天然のPAK遮断物質には、ウルソール酸やARC (Artepillin C) など、分子中にカルボン酸を有したものがある。これら酸性の物質は細胞膜を通過しにくいため、薬理作用が弱いので、臨床には不向きである。そこで、その細胞膜透過性を高めるために、そのカルボン酸の水酸基に水溶性の “Triazole 環” を付加するという解決法が最近、インドの科学者によって、少なくともウルソール酸で成功している(前述)。“Triazole 環” を付加する方法はいくつかあるが、最近よく使用されているのは、“Click Chemistry” を応用したアプローチである。 この方法は米国のScripps 研究所の Barry Sharpless 教授によって、20世紀末に発明された方法で、Cu 触媒を利用した水中で進行しうる比較的温和な、かつ収率の極めて高い化学反応である。

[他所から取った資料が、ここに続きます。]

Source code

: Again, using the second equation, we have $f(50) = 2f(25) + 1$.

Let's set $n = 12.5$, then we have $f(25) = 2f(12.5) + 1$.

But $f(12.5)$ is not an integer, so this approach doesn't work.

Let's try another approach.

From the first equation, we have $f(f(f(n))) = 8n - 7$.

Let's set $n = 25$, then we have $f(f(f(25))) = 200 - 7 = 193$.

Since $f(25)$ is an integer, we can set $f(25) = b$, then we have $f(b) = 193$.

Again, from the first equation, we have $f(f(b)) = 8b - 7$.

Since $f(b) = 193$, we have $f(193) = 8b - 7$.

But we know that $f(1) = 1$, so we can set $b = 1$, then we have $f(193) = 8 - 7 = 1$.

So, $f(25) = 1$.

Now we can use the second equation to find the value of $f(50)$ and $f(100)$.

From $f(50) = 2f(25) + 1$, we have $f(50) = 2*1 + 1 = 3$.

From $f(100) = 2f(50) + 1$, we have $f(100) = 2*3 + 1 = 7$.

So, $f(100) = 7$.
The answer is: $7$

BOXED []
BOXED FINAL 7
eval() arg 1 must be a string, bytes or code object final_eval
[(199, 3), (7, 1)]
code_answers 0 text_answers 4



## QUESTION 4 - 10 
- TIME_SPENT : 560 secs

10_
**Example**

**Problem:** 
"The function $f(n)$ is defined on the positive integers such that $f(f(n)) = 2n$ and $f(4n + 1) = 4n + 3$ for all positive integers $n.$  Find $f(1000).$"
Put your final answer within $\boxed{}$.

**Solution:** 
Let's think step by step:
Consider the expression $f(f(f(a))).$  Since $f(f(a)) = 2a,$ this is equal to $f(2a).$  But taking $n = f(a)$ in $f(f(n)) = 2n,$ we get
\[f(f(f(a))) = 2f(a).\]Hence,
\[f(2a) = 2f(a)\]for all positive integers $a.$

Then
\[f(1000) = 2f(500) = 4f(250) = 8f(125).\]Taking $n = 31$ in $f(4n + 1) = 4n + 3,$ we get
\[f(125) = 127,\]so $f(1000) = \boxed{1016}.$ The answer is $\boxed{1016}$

Click」とは、シートベルトがカチッと音を立ててロックされるように、素早く確実な結合を作る様子をたとえた言葉である。アルキンとアジド化合物が付加環化反応を起して1,2,3-Triazole 環を作ることは1961年にロルフ・フイスゲンによって報告されている。 Sharplessはこの反応 (Huisgen Reaction) を、“Click Chemistry”の中心的な反応として位置づけた。


 
 
 
インドでは最近、薬剤のカルボキシル基に"Triazole環"を付加して、その薬理作用を増強させる試みが流行っている。有名な鎮痛剤 “アスピリン”[アセチルサリチル酸]はPAK遮断剤の一種であるが、カルボキル基があるため、細胞透過性がひどく悪い。脳腫瘍細胞に対する IC50 2 mM 2000 microM)である。 ところが、Triazole環を付加すると、その抗がん作用が少なくとも 20倍に上がる(IC50=100 microM)。 もっとも、IC50=100 microMでは、抗がん剤としては、まだ実用性がないが、例えば商標 “Azapirin”で、鎮痛剤や美白剤として販売すれば、飛ぶように売れるに違いない。